Zum Beispiel?Das betrifft vor allem die Landwirtschaft, denn sie ist ein großer Wirtschaftsfaktor für die Ninive-Ebene und könnte vielen Menschen Arbeit bieten, zum Beispiel in der Geflügel- und Viehzucht. Die Kämpfer des IS haben jedoch viele Bauernhöfe zerstört. Wir wollen deshalb auch eine Untersuchung starten, wie wir es schon mit den zerstörten Wohnhäusern gemacht haben: Wie hoch ist die Zerstörung der landwirtschaftlichen Betriebe? Was brauchen die Familien jetzt am dringendsten, um die Arbeit aufnehmen zu können? Wir denken auch über Anschubfinanzierungen und Kredite nach – aber das kostet viel …
Ein weiteres riesiges Aufgabenfeld – zusätzlich zu dem, was die Kirche in der Ninive-Ebene sonst noch stemmt. Gibt es denn gar keine staatliche Hilfe?Nur die Kirche kümmert sich um die Menschen. Wir bekommen nichts vom Staat. Aber als Kirche sind wir nah dran an den Menschen. Wir haben sehr konkrete Vorstellungen davon, was die Menschen in der Ninive-Ebene für die Zukunft brauchen.
Sie sprachen davon, dass die Hälfte der Christen zurückgekehrt ist. Sehen Sie irgendeine Chance, dass auch die andere Hälfte zurückkommt?Hier muss man unterscheiden: Nach wie vor halten sich einige tausend Christen in Erbil in der Autonomen Region Kurdistan auf, wohin viele nach der IS-Invasion geflüchtet waren. Ihre Zahl ist rückläufig. Die Menschen, die dortbleiben, haben dafür gute Gründe: Die meisten haben in der Region feste Arbeit gefunden. Es hängt also auch von der wirtschaftlichen Situation in der Ninive-Ebene ab, ob sie zurückkehren. Die Mehrheit der übrigen Vertriebenen lebt in Jordanien, im Libanon oder der Türkei. Sie haben natürlich die Möglichkeit zurückzukommen, scheuen aber den Schritt. Sie halten den Irak noch für zu unsicher. Ich arbeite dafür, das Gegenteil zu beweisen!
Nur zehn Prozent der Christen sind in den Westen gegangen. Natürlich hoffen wir, dass auch sie heimkehren. Aber man muss realistisch bleiben: Viele jungen Leute haben in Europa ein Studium begonnen, junge Familien haben ihre Kinder dort in der Schule oder im Kindergarten. Ich denke aber weder, dass diese christlichen Einwanderer eine Belastung für den Westen sind, noch, dass sie für uns im Nahen Osten „verloren“ sind. Wenn sie beispielsweise für ein europäisches Unternehmen arbeiten, das mit dem Irak Geschäfte macht, wird das vielleicht auf die Expertise der irakischen Christen zurückgreifen. Sie können also Brückenbauer sein!
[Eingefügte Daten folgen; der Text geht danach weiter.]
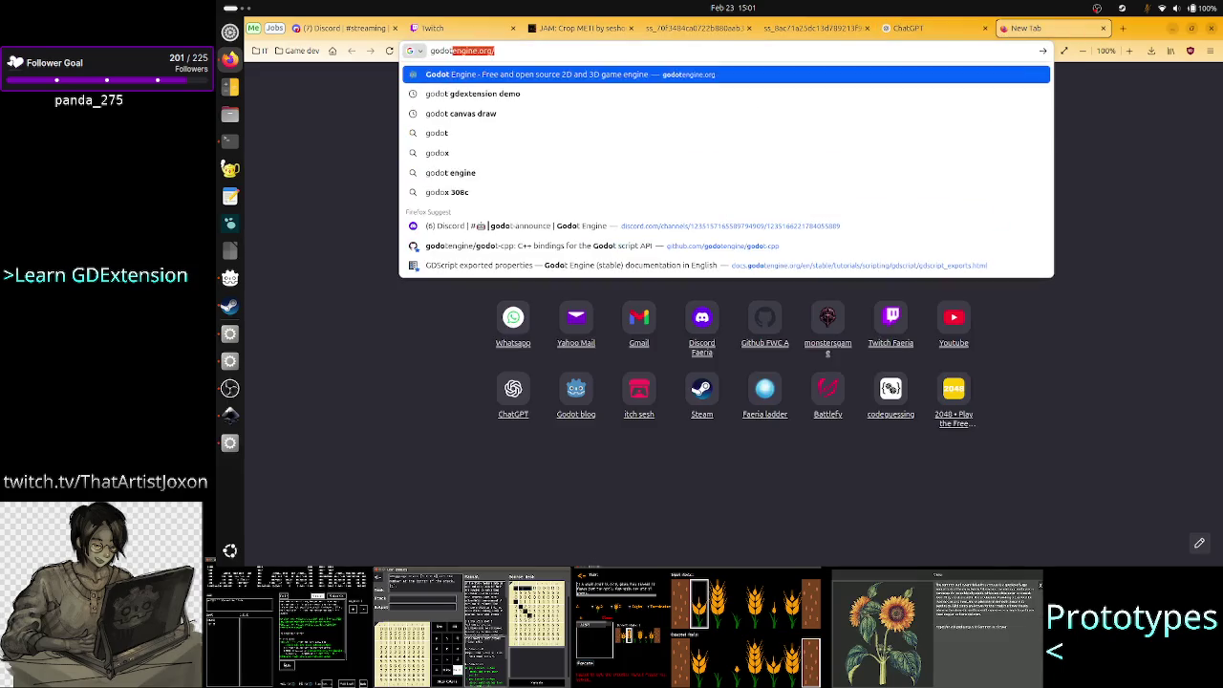
{"action": "type", "text": " image vs e"}
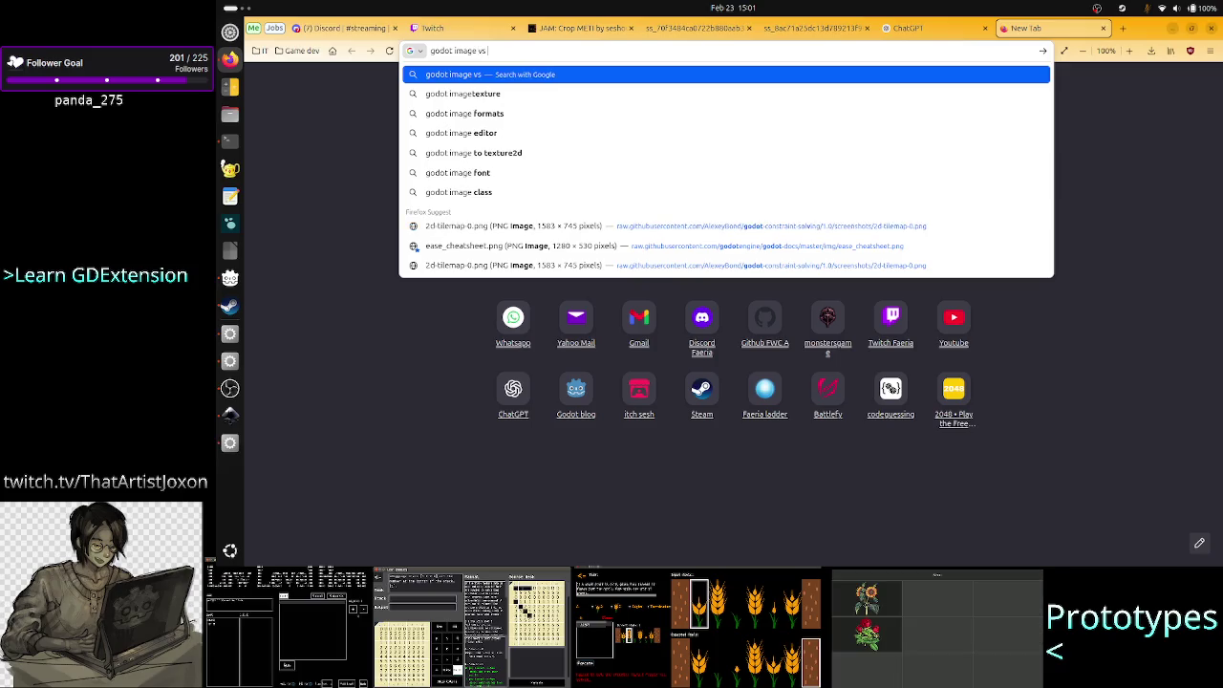
{"action": "key", "text": "BackSpace"}
{"action": "type", "text": "imag"}
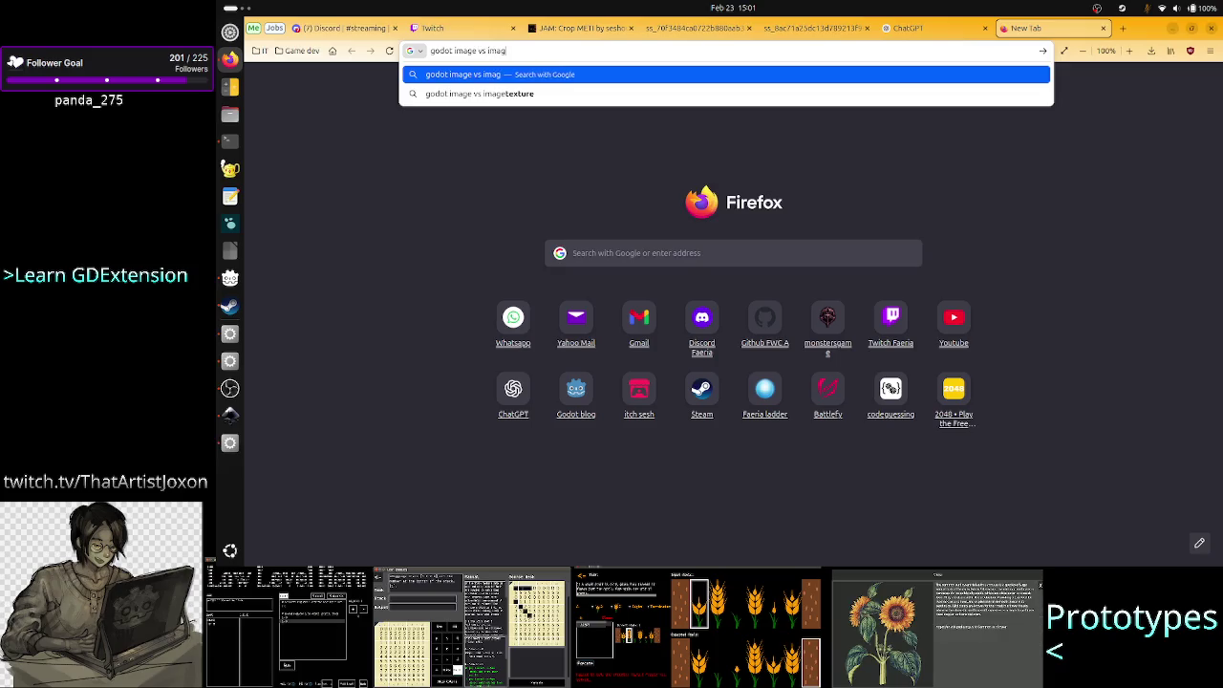
{"action": "type", "text": "etexture vs"}
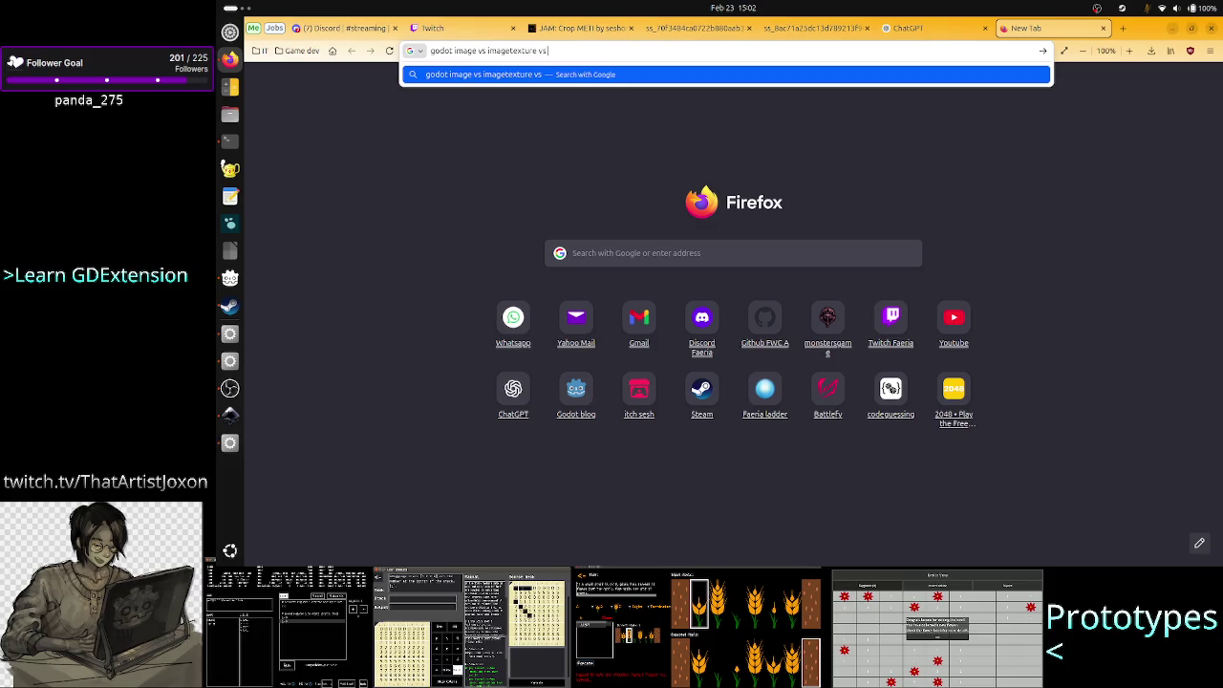
{"action": "type", "text": " texture2d"}
{"action": "key", "text": "Return"}
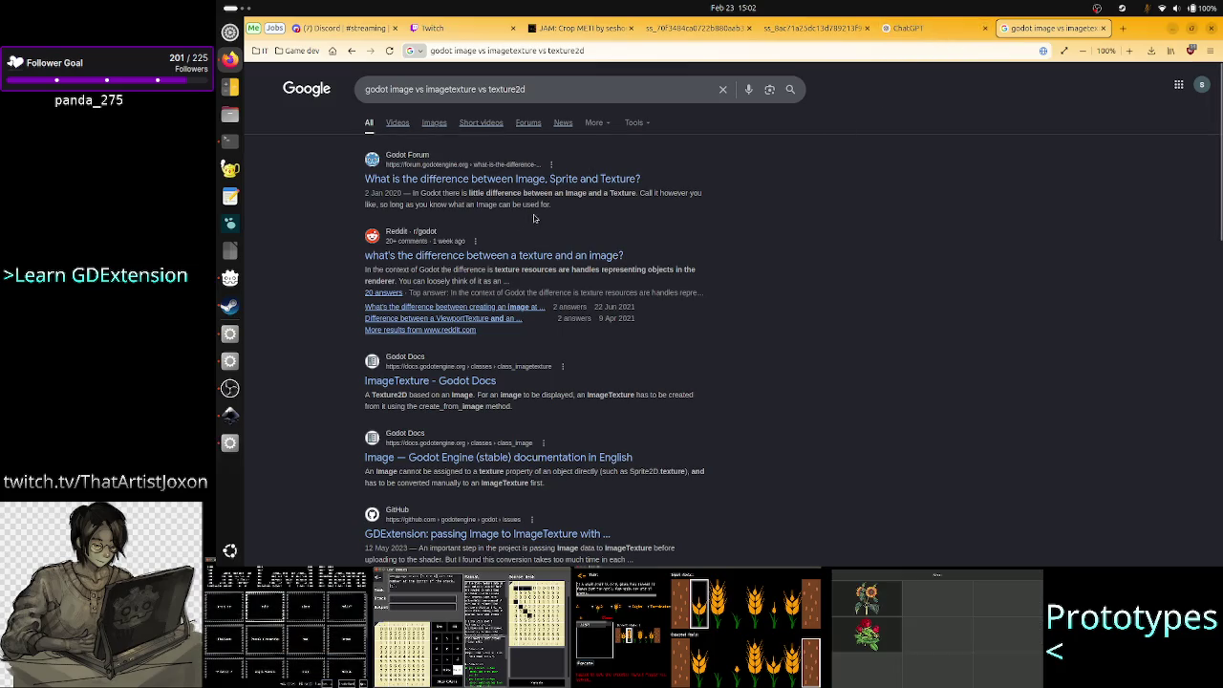
- Read the forum, Reddit and ImageTexture result snippets, highlighting key phrases
{"action": "left_click_drag", "start_coordinate": [462, 193], "coordinate": [633, 192]}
Sie haben mehrmals das Thema Schule und Studium angesprochen – essentielle Bereiche, um junge Menschen zur Rückkehr zu bewegen. Wie steht es um die Schulen in der Ninive-Ebene?Alle öffentlichen Schulen in der Ninive-Ebene haben wieder geöffnet. Allerdings wollen die Eltern ihre Kinder viel lieber auf kirchliche Privatschulen schicken, weil dort die Ausbildung besser ist. Die Bildungsarbeit, die vor der Vertreibung vor allem in der Hand der Ordensschwestern war, ist ein weiterer großer Baustein für die Zukunft in der Ninive-Ebene.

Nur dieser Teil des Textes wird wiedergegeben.